オミクロン変異株が広がっている。オミクロン株は突然変異が30を超え、今までに登場したどの変異株よりも早く広がる。現在のワクチンが効果的なのかどうかも不確実だ。私が失望しているのは、旅行制限のような防衛的措置がこの新しい幽霊に対する唯一の措置、あるいは最も強い措置だということだ。我々が今まで感染症を統制できるようにアフリカ諸国を支援してこなかったこと、ワクチンの不平等を解決しようと努力してこなかった結果こそが、今起きている事態だということもだ。
オミクロン株の拡散は醜聞ともいえる3つの怠慢によって加速したものだ。第1に、世界のワクチン接種率の格差問題を解決しようとしない人々の怠慢。第2に、ワクチンの研究開発のために莫大な公的資金の支援を受けたにもかかわらず、特許使用料を支払えない貧しい国による複製を無償で認めない製薬会社の怠慢。第3に、感染症の克服に向けた協力の模索を困難にする感染症国家主義の怠慢だ。このように我々は、やるべき仕事をして来なかった代価をいま支払っている。我々が第三世界に閉じ込めようとしたその災いが、ブーメランのように戻ってきて我々の周りをぐるぐる回っているのだ。
ドイツの哲学者フリードリヒ・ヤコービは「我々は真実を拒否することで真実を受け入れる」と主張した。我々は今、これとは逆に、真実を受け入れることで真実を拒否しているのではないか。我々は環境のための行動やコロナ克服での全世界的な協力の必要性を受け入れるふりをすることで、真実を拒否している。中身が空っぽの数々の宣言を発表しただけで、正確な責任は何も明示していない国連気候変動枠組条約第26回締約国会議がその例だ。
ジョージ・オーウェルは1937年の『ウィガン波止場への道』の中でこう書いている。「私たちはみな階級差別を猛烈に非難するが、階級差別が本当になくなることを望む人はほとんどいない。革命的な意見は何も変わらないだろうという密かな確信から、その力の一部を引っぱってくる。階級差別がなくなることを望んでいるだけでは、何の進展もない。階級差別をなくすためには、自らの一部をあきらめなければならない。結局は同じ人間なのか分からなくなるほど、自分自身を変えなければならない」。オーウェルは、革命的な変化を語る人々が、実際には変化を起こさせるのではなく、変化を阻止していることを指摘した。まるで資本主義の文化帝国主義を批判する左派研究者たちが、実際には自分の研究分野である文化帝国主義が本当に崩壊しはしないかと焦っているようにだ。「階級差別」を「地球温暖化とコロナ」に変えてオーウェルの文章を読んでみればよい。それこそ今の状況だ。
私はコロナ禍の初期に、コロナウイルスが『キル・ビル Vol.2』の「五点掌爆心拳」のように資本主義に一撃を加え、資本主義を破裂させるだろうと書いた。そしてコロナのことを、急進的な変化を考案すべきだというシグナルとして受け止めるべきだと提案した。

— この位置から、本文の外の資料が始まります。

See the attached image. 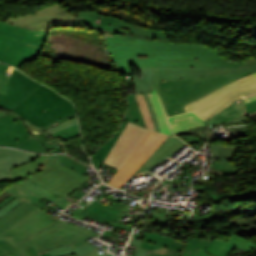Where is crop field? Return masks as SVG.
<instances>
[{"label":"crop field","mask_w":256,"mask_h":256,"mask_svg":"<svg viewBox=\"0 0 256 256\" xmlns=\"http://www.w3.org/2000/svg\"><path fill=\"white\" fill-rule=\"evenodd\" d=\"M98 247L88 243L80 246L73 247L72 244L65 245L61 247H57L54 249H51L47 251L51 256H63V255H69V254H77L78 256H84L85 254L91 252L92 250L96 249ZM46 252H41L40 254H43Z\"/></svg>","instance_id":"27"},{"label":"crop field","mask_w":256,"mask_h":256,"mask_svg":"<svg viewBox=\"0 0 256 256\" xmlns=\"http://www.w3.org/2000/svg\"><path fill=\"white\" fill-rule=\"evenodd\" d=\"M54 156L40 155L36 160L12 169V179H10V182H17L39 171L47 172L54 160Z\"/></svg>","instance_id":"17"},{"label":"crop field","mask_w":256,"mask_h":256,"mask_svg":"<svg viewBox=\"0 0 256 256\" xmlns=\"http://www.w3.org/2000/svg\"><path fill=\"white\" fill-rule=\"evenodd\" d=\"M254 95H256V92H255V93H252V94H250V95H248V96H245V99H246V98H249V97H251V96H254Z\"/></svg>","instance_id":"48"},{"label":"crop field","mask_w":256,"mask_h":256,"mask_svg":"<svg viewBox=\"0 0 256 256\" xmlns=\"http://www.w3.org/2000/svg\"><path fill=\"white\" fill-rule=\"evenodd\" d=\"M132 237L150 242L155 245L163 246V247H166L170 250L177 251V252H180L183 247V242H181L177 239L170 238V237L160 235L157 233H153V232H151L149 234L143 233L142 236L133 234Z\"/></svg>","instance_id":"24"},{"label":"crop field","mask_w":256,"mask_h":256,"mask_svg":"<svg viewBox=\"0 0 256 256\" xmlns=\"http://www.w3.org/2000/svg\"><path fill=\"white\" fill-rule=\"evenodd\" d=\"M254 113H256V112H252V114H254Z\"/></svg>","instance_id":"52"},{"label":"crop field","mask_w":256,"mask_h":256,"mask_svg":"<svg viewBox=\"0 0 256 256\" xmlns=\"http://www.w3.org/2000/svg\"><path fill=\"white\" fill-rule=\"evenodd\" d=\"M212 241L190 238L183 249L182 256H209L204 251L211 245Z\"/></svg>","instance_id":"28"},{"label":"crop field","mask_w":256,"mask_h":256,"mask_svg":"<svg viewBox=\"0 0 256 256\" xmlns=\"http://www.w3.org/2000/svg\"><path fill=\"white\" fill-rule=\"evenodd\" d=\"M24 125L19 118L10 115L0 117V145L1 146H16L29 138Z\"/></svg>","instance_id":"15"},{"label":"crop field","mask_w":256,"mask_h":256,"mask_svg":"<svg viewBox=\"0 0 256 256\" xmlns=\"http://www.w3.org/2000/svg\"><path fill=\"white\" fill-rule=\"evenodd\" d=\"M26 125H27V127L29 128V130L35 135V134H44V135H46V136H48V137H50L51 135H49V134H47V133H45V132H42L40 129H38V128H36V127H34V126H32L29 122H24Z\"/></svg>","instance_id":"41"},{"label":"crop field","mask_w":256,"mask_h":256,"mask_svg":"<svg viewBox=\"0 0 256 256\" xmlns=\"http://www.w3.org/2000/svg\"><path fill=\"white\" fill-rule=\"evenodd\" d=\"M255 99H256V96L251 97V98H249V99H246V100H245V103H246V102H249V101H252V100H255Z\"/></svg>","instance_id":"46"},{"label":"crop field","mask_w":256,"mask_h":256,"mask_svg":"<svg viewBox=\"0 0 256 256\" xmlns=\"http://www.w3.org/2000/svg\"><path fill=\"white\" fill-rule=\"evenodd\" d=\"M183 144L185 143L182 140L169 136V138L164 141V143L158 148V150L140 167V169L136 173L151 168L153 165L167 157L169 154L177 150Z\"/></svg>","instance_id":"18"},{"label":"crop field","mask_w":256,"mask_h":256,"mask_svg":"<svg viewBox=\"0 0 256 256\" xmlns=\"http://www.w3.org/2000/svg\"><path fill=\"white\" fill-rule=\"evenodd\" d=\"M136 256H145V250L138 247Z\"/></svg>","instance_id":"45"},{"label":"crop field","mask_w":256,"mask_h":256,"mask_svg":"<svg viewBox=\"0 0 256 256\" xmlns=\"http://www.w3.org/2000/svg\"><path fill=\"white\" fill-rule=\"evenodd\" d=\"M58 143V141L55 142L53 139L44 135H36L19 144L16 148L43 153H46L44 148H53V152H59L60 145ZM56 145H58V147H56Z\"/></svg>","instance_id":"21"},{"label":"crop field","mask_w":256,"mask_h":256,"mask_svg":"<svg viewBox=\"0 0 256 256\" xmlns=\"http://www.w3.org/2000/svg\"><path fill=\"white\" fill-rule=\"evenodd\" d=\"M252 73L253 72L223 74L161 81L159 82V95L164 103L167 115L172 116L184 113L183 105L190 103L227 83ZM174 110L177 112L175 113Z\"/></svg>","instance_id":"2"},{"label":"crop field","mask_w":256,"mask_h":256,"mask_svg":"<svg viewBox=\"0 0 256 256\" xmlns=\"http://www.w3.org/2000/svg\"><path fill=\"white\" fill-rule=\"evenodd\" d=\"M89 26L104 31L107 35L127 36L169 42L166 31L145 29L129 24L116 17L102 16L96 11L77 12Z\"/></svg>","instance_id":"6"},{"label":"crop field","mask_w":256,"mask_h":256,"mask_svg":"<svg viewBox=\"0 0 256 256\" xmlns=\"http://www.w3.org/2000/svg\"><path fill=\"white\" fill-rule=\"evenodd\" d=\"M237 101V103H235V101L225 109L215 114L208 121H206L205 123L207 124V126L211 123L217 125L221 122L228 121L246 114L243 108V98H239Z\"/></svg>","instance_id":"23"},{"label":"crop field","mask_w":256,"mask_h":256,"mask_svg":"<svg viewBox=\"0 0 256 256\" xmlns=\"http://www.w3.org/2000/svg\"><path fill=\"white\" fill-rule=\"evenodd\" d=\"M66 224H68V223H65V222H62V221L58 220L55 223H53L51 226H49L47 229H45L44 231L38 233L36 236H34L33 238L27 240L26 242H28V241L36 238V237H39L41 235H44V234H46V233H48V232H50V231H52L54 229H57V228H59L61 226H64ZM1 240L5 241L7 244H9L11 247H13L21 256H30V254L22 247L21 244H23V243L15 245L14 242L12 241L11 237L3 238Z\"/></svg>","instance_id":"31"},{"label":"crop field","mask_w":256,"mask_h":256,"mask_svg":"<svg viewBox=\"0 0 256 256\" xmlns=\"http://www.w3.org/2000/svg\"><path fill=\"white\" fill-rule=\"evenodd\" d=\"M249 242L232 233V236L228 243L237 248L249 251L255 247L254 244L249 243Z\"/></svg>","instance_id":"35"},{"label":"crop field","mask_w":256,"mask_h":256,"mask_svg":"<svg viewBox=\"0 0 256 256\" xmlns=\"http://www.w3.org/2000/svg\"><path fill=\"white\" fill-rule=\"evenodd\" d=\"M99 251H100V250L97 249V250H95V251H93V252H91V253H89V254H87V255H85V256H103L104 254L107 253V252L103 251L104 253L100 254V253H98ZM101 251H102V250H101Z\"/></svg>","instance_id":"43"},{"label":"crop field","mask_w":256,"mask_h":256,"mask_svg":"<svg viewBox=\"0 0 256 256\" xmlns=\"http://www.w3.org/2000/svg\"><path fill=\"white\" fill-rule=\"evenodd\" d=\"M169 121L174 133L206 126L196 114L191 112L170 117Z\"/></svg>","instance_id":"20"},{"label":"crop field","mask_w":256,"mask_h":256,"mask_svg":"<svg viewBox=\"0 0 256 256\" xmlns=\"http://www.w3.org/2000/svg\"><path fill=\"white\" fill-rule=\"evenodd\" d=\"M127 121H124L120 130L118 131L117 135L111 139L106 145L102 146L97 153L91 157L92 159V163L94 164V166L96 167V169L99 168V166L101 165L102 161L104 160V158L107 156V154L110 152V150L112 149L113 145L115 144V142L117 141L118 137L120 136L123 128L125 127ZM99 162V164H97Z\"/></svg>","instance_id":"30"},{"label":"crop field","mask_w":256,"mask_h":256,"mask_svg":"<svg viewBox=\"0 0 256 256\" xmlns=\"http://www.w3.org/2000/svg\"><path fill=\"white\" fill-rule=\"evenodd\" d=\"M97 233L89 232L83 229L76 228L70 224L52 231L49 234L41 236L31 242L23 244V247L31 246L37 253L46 251L60 245L69 243H77L86 240Z\"/></svg>","instance_id":"10"},{"label":"crop field","mask_w":256,"mask_h":256,"mask_svg":"<svg viewBox=\"0 0 256 256\" xmlns=\"http://www.w3.org/2000/svg\"><path fill=\"white\" fill-rule=\"evenodd\" d=\"M126 208V205L114 202L109 210L94 206L84 216L109 224L111 220L116 221Z\"/></svg>","instance_id":"22"},{"label":"crop field","mask_w":256,"mask_h":256,"mask_svg":"<svg viewBox=\"0 0 256 256\" xmlns=\"http://www.w3.org/2000/svg\"><path fill=\"white\" fill-rule=\"evenodd\" d=\"M3 114H6V112L0 111V116L3 115ZM10 114H11V115H15V114H13V113H10ZM15 116H17V115H15Z\"/></svg>","instance_id":"49"},{"label":"crop field","mask_w":256,"mask_h":256,"mask_svg":"<svg viewBox=\"0 0 256 256\" xmlns=\"http://www.w3.org/2000/svg\"><path fill=\"white\" fill-rule=\"evenodd\" d=\"M56 220V218L38 209L8 229L0 238L11 236L15 244L21 243L47 228Z\"/></svg>","instance_id":"13"},{"label":"crop field","mask_w":256,"mask_h":256,"mask_svg":"<svg viewBox=\"0 0 256 256\" xmlns=\"http://www.w3.org/2000/svg\"><path fill=\"white\" fill-rule=\"evenodd\" d=\"M135 95H136V98H137V101H138V105H139V108L141 110L144 122L146 124V127L149 128V129L155 130L154 124H153V120H152V118L150 116V113L148 111L147 105H146V103L144 101L143 94L141 93V94H135Z\"/></svg>","instance_id":"34"},{"label":"crop field","mask_w":256,"mask_h":256,"mask_svg":"<svg viewBox=\"0 0 256 256\" xmlns=\"http://www.w3.org/2000/svg\"><path fill=\"white\" fill-rule=\"evenodd\" d=\"M27 178L64 198L88 180L85 176L62 166L57 155L47 173L40 172Z\"/></svg>","instance_id":"8"},{"label":"crop field","mask_w":256,"mask_h":256,"mask_svg":"<svg viewBox=\"0 0 256 256\" xmlns=\"http://www.w3.org/2000/svg\"><path fill=\"white\" fill-rule=\"evenodd\" d=\"M106 49L120 71L137 67H239L245 62H225L217 50L196 44H175L107 36Z\"/></svg>","instance_id":"1"},{"label":"crop field","mask_w":256,"mask_h":256,"mask_svg":"<svg viewBox=\"0 0 256 256\" xmlns=\"http://www.w3.org/2000/svg\"><path fill=\"white\" fill-rule=\"evenodd\" d=\"M153 69L154 68H138V70L141 72V78L134 76L135 91H136V93H140V92L144 93L145 101L148 105V108L150 110V113H151L154 123H155V128L157 131H159V126L157 124L154 111L151 107V103L146 94V92L151 91V84H152V80H153ZM141 84H143V85H141Z\"/></svg>","instance_id":"19"},{"label":"crop field","mask_w":256,"mask_h":256,"mask_svg":"<svg viewBox=\"0 0 256 256\" xmlns=\"http://www.w3.org/2000/svg\"><path fill=\"white\" fill-rule=\"evenodd\" d=\"M167 135L148 131L132 154L123 163L108 184L121 188L122 185L139 169V167L157 150L167 139Z\"/></svg>","instance_id":"9"},{"label":"crop field","mask_w":256,"mask_h":256,"mask_svg":"<svg viewBox=\"0 0 256 256\" xmlns=\"http://www.w3.org/2000/svg\"><path fill=\"white\" fill-rule=\"evenodd\" d=\"M147 131V129L128 122L104 163L118 170Z\"/></svg>","instance_id":"12"},{"label":"crop field","mask_w":256,"mask_h":256,"mask_svg":"<svg viewBox=\"0 0 256 256\" xmlns=\"http://www.w3.org/2000/svg\"><path fill=\"white\" fill-rule=\"evenodd\" d=\"M15 197L10 196L7 199H5L3 202L0 203V208H2L3 206H5L6 204H8L10 201H12Z\"/></svg>","instance_id":"44"},{"label":"crop field","mask_w":256,"mask_h":256,"mask_svg":"<svg viewBox=\"0 0 256 256\" xmlns=\"http://www.w3.org/2000/svg\"><path fill=\"white\" fill-rule=\"evenodd\" d=\"M21 202V200L19 199H14L12 202H10L8 205H6L4 208H2L0 210V217L4 216L6 213H8L9 211H11L14 207H16L17 205H19Z\"/></svg>","instance_id":"40"},{"label":"crop field","mask_w":256,"mask_h":256,"mask_svg":"<svg viewBox=\"0 0 256 256\" xmlns=\"http://www.w3.org/2000/svg\"><path fill=\"white\" fill-rule=\"evenodd\" d=\"M0 256H19L9 245L0 240Z\"/></svg>","instance_id":"39"},{"label":"crop field","mask_w":256,"mask_h":256,"mask_svg":"<svg viewBox=\"0 0 256 256\" xmlns=\"http://www.w3.org/2000/svg\"><path fill=\"white\" fill-rule=\"evenodd\" d=\"M14 111L42 129L65 116L74 114L75 107L66 98L42 85Z\"/></svg>","instance_id":"4"},{"label":"crop field","mask_w":256,"mask_h":256,"mask_svg":"<svg viewBox=\"0 0 256 256\" xmlns=\"http://www.w3.org/2000/svg\"><path fill=\"white\" fill-rule=\"evenodd\" d=\"M29 78L19 70L14 69L6 95L0 94V107L13 110L41 86Z\"/></svg>","instance_id":"14"},{"label":"crop field","mask_w":256,"mask_h":256,"mask_svg":"<svg viewBox=\"0 0 256 256\" xmlns=\"http://www.w3.org/2000/svg\"><path fill=\"white\" fill-rule=\"evenodd\" d=\"M237 148L238 147H233V146L210 145V149H216V157L226 156V157L232 158Z\"/></svg>","instance_id":"36"},{"label":"crop field","mask_w":256,"mask_h":256,"mask_svg":"<svg viewBox=\"0 0 256 256\" xmlns=\"http://www.w3.org/2000/svg\"><path fill=\"white\" fill-rule=\"evenodd\" d=\"M35 209L36 208L25 202L17 206L15 209L0 219V234H2L11 225L15 224Z\"/></svg>","instance_id":"25"},{"label":"crop field","mask_w":256,"mask_h":256,"mask_svg":"<svg viewBox=\"0 0 256 256\" xmlns=\"http://www.w3.org/2000/svg\"><path fill=\"white\" fill-rule=\"evenodd\" d=\"M246 111H247V113L252 112V111H256V107H253V108L247 109Z\"/></svg>","instance_id":"47"},{"label":"crop field","mask_w":256,"mask_h":256,"mask_svg":"<svg viewBox=\"0 0 256 256\" xmlns=\"http://www.w3.org/2000/svg\"><path fill=\"white\" fill-rule=\"evenodd\" d=\"M234 247L228 245L226 242L214 239L212 245L207 249V252L215 256H226Z\"/></svg>","instance_id":"33"},{"label":"crop field","mask_w":256,"mask_h":256,"mask_svg":"<svg viewBox=\"0 0 256 256\" xmlns=\"http://www.w3.org/2000/svg\"><path fill=\"white\" fill-rule=\"evenodd\" d=\"M130 244L146 249V251H148V254H146V256H151V254H154V256H180V253H176L163 247L155 246L133 238L131 239Z\"/></svg>","instance_id":"29"},{"label":"crop field","mask_w":256,"mask_h":256,"mask_svg":"<svg viewBox=\"0 0 256 256\" xmlns=\"http://www.w3.org/2000/svg\"><path fill=\"white\" fill-rule=\"evenodd\" d=\"M26 250L31 254V256H34L28 248H26Z\"/></svg>","instance_id":"50"},{"label":"crop field","mask_w":256,"mask_h":256,"mask_svg":"<svg viewBox=\"0 0 256 256\" xmlns=\"http://www.w3.org/2000/svg\"><path fill=\"white\" fill-rule=\"evenodd\" d=\"M110 225H113V226H116V227H119V228H122V229H125V230H128V231H132V227H129V226H125V225H122V224H119V223H116V222H114V221H112L111 223H110Z\"/></svg>","instance_id":"42"},{"label":"crop field","mask_w":256,"mask_h":256,"mask_svg":"<svg viewBox=\"0 0 256 256\" xmlns=\"http://www.w3.org/2000/svg\"><path fill=\"white\" fill-rule=\"evenodd\" d=\"M38 156L37 154L0 148V181L11 178V168L32 161Z\"/></svg>","instance_id":"16"},{"label":"crop field","mask_w":256,"mask_h":256,"mask_svg":"<svg viewBox=\"0 0 256 256\" xmlns=\"http://www.w3.org/2000/svg\"><path fill=\"white\" fill-rule=\"evenodd\" d=\"M8 23L33 30L48 32L50 28L64 25L86 27L78 18L71 15L58 4L44 8L38 12L8 18Z\"/></svg>","instance_id":"7"},{"label":"crop field","mask_w":256,"mask_h":256,"mask_svg":"<svg viewBox=\"0 0 256 256\" xmlns=\"http://www.w3.org/2000/svg\"><path fill=\"white\" fill-rule=\"evenodd\" d=\"M253 106H256V104H253V105H251V106H247L246 109H247V108H250V107H253Z\"/></svg>","instance_id":"51"},{"label":"crop field","mask_w":256,"mask_h":256,"mask_svg":"<svg viewBox=\"0 0 256 256\" xmlns=\"http://www.w3.org/2000/svg\"><path fill=\"white\" fill-rule=\"evenodd\" d=\"M152 89V92H149L147 94L152 103V107L156 113L158 124L160 126V132L170 134V126L168 124L167 116L164 112L162 103L157 95L156 90L153 87Z\"/></svg>","instance_id":"26"},{"label":"crop field","mask_w":256,"mask_h":256,"mask_svg":"<svg viewBox=\"0 0 256 256\" xmlns=\"http://www.w3.org/2000/svg\"><path fill=\"white\" fill-rule=\"evenodd\" d=\"M256 90V73L245 76L227 84L210 94L184 106L185 111L190 110L203 118H208L218 112L227 104L233 102L244 94Z\"/></svg>","instance_id":"5"},{"label":"crop field","mask_w":256,"mask_h":256,"mask_svg":"<svg viewBox=\"0 0 256 256\" xmlns=\"http://www.w3.org/2000/svg\"><path fill=\"white\" fill-rule=\"evenodd\" d=\"M246 71L256 72L255 59H248L246 65L240 66V68H155L152 86L158 92V81L160 80Z\"/></svg>","instance_id":"11"},{"label":"crop field","mask_w":256,"mask_h":256,"mask_svg":"<svg viewBox=\"0 0 256 256\" xmlns=\"http://www.w3.org/2000/svg\"><path fill=\"white\" fill-rule=\"evenodd\" d=\"M54 135L56 137L63 138L65 140L79 136L80 135L79 126H78V124L74 125L72 127L66 128Z\"/></svg>","instance_id":"37"},{"label":"crop field","mask_w":256,"mask_h":256,"mask_svg":"<svg viewBox=\"0 0 256 256\" xmlns=\"http://www.w3.org/2000/svg\"><path fill=\"white\" fill-rule=\"evenodd\" d=\"M77 123H78V122H77V119H76V118H73V119L68 120V121H66V122H63V123H61V124H58V125H56V126L50 128V129H48V130H46V131L49 132V133H51V134H53V133H55V132H58V131H60V130H62V129H64V128H66V127L72 126V125L77 124Z\"/></svg>","instance_id":"38"},{"label":"crop field","mask_w":256,"mask_h":256,"mask_svg":"<svg viewBox=\"0 0 256 256\" xmlns=\"http://www.w3.org/2000/svg\"><path fill=\"white\" fill-rule=\"evenodd\" d=\"M47 34L0 22V61L18 68L37 59Z\"/></svg>","instance_id":"3"},{"label":"crop field","mask_w":256,"mask_h":256,"mask_svg":"<svg viewBox=\"0 0 256 256\" xmlns=\"http://www.w3.org/2000/svg\"><path fill=\"white\" fill-rule=\"evenodd\" d=\"M129 105L126 114V119L145 127L140 110L138 108L134 94L128 95Z\"/></svg>","instance_id":"32"}]
</instances>
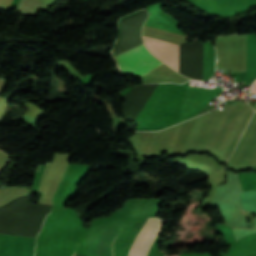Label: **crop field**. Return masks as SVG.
I'll return each mask as SVG.
<instances>
[{
	"label": "crop field",
	"instance_id": "crop-field-6",
	"mask_svg": "<svg viewBox=\"0 0 256 256\" xmlns=\"http://www.w3.org/2000/svg\"><path fill=\"white\" fill-rule=\"evenodd\" d=\"M176 256H179V255H176Z\"/></svg>",
	"mask_w": 256,
	"mask_h": 256
},
{
	"label": "crop field",
	"instance_id": "crop-field-3",
	"mask_svg": "<svg viewBox=\"0 0 256 256\" xmlns=\"http://www.w3.org/2000/svg\"><path fill=\"white\" fill-rule=\"evenodd\" d=\"M143 41L152 54L178 71L179 45L145 36Z\"/></svg>",
	"mask_w": 256,
	"mask_h": 256
},
{
	"label": "crop field",
	"instance_id": "crop-field-4",
	"mask_svg": "<svg viewBox=\"0 0 256 256\" xmlns=\"http://www.w3.org/2000/svg\"><path fill=\"white\" fill-rule=\"evenodd\" d=\"M18 1L19 0H13V2H12V4H11V6H10V8H9V10H11V9H16V6H17V3H18Z\"/></svg>",
	"mask_w": 256,
	"mask_h": 256
},
{
	"label": "crop field",
	"instance_id": "crop-field-1",
	"mask_svg": "<svg viewBox=\"0 0 256 256\" xmlns=\"http://www.w3.org/2000/svg\"><path fill=\"white\" fill-rule=\"evenodd\" d=\"M122 73L142 76L163 64L152 56L144 45H140L113 58Z\"/></svg>",
	"mask_w": 256,
	"mask_h": 256
},
{
	"label": "crop field",
	"instance_id": "crop-field-2",
	"mask_svg": "<svg viewBox=\"0 0 256 256\" xmlns=\"http://www.w3.org/2000/svg\"><path fill=\"white\" fill-rule=\"evenodd\" d=\"M165 220L148 217L137 234L128 256H146L149 246Z\"/></svg>",
	"mask_w": 256,
	"mask_h": 256
},
{
	"label": "crop field",
	"instance_id": "crop-field-5",
	"mask_svg": "<svg viewBox=\"0 0 256 256\" xmlns=\"http://www.w3.org/2000/svg\"><path fill=\"white\" fill-rule=\"evenodd\" d=\"M252 93H256V82H254L253 86H252Z\"/></svg>",
	"mask_w": 256,
	"mask_h": 256
}]
</instances>
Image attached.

多くの人々が、資本主義は危機を利用して自らを強化する力を持っていると述べ、私の主張をあざ笑った。私は結局、自分が正しかったと思う。ヤニス・バルファキスやジョディ・ディーンのような学者たちが、現在登場しつつある新秩序を「資本主義」ではなく「企業中心の新封建主義」と呼ぶほど、この数年間で資本主義は大きく変わった。この新たな企業中心の秩序にコロナはさらに力を与え、ビル・ゲイツやマーク・ザッカーバーグのような新たな封建領主たちは、我々の意思疎通および交換の公的空間をますます強くコントロールしている。ここから導き出される悲観的な結論は、我々はより大きな衝撃と危機を経験しないと悟りを得ることはできないかも知れない、というものだ。新自由主義的資本主義がすでに死につつあるという点で、今後の戦闘は新自由主義とその反対者の戦闘ではない。これからの戦闘は、新自由主義的資本主義の破裂が生み出した余波の2つの形態の間の戦い、すなわち「メタバース」のような保護風船を提供し、我々を危機から守ってくれると約束する企業新封建主義、そして新たなかたちの連帯を発明すべきだという不都合な覚醒との間の戦いとなるだろう。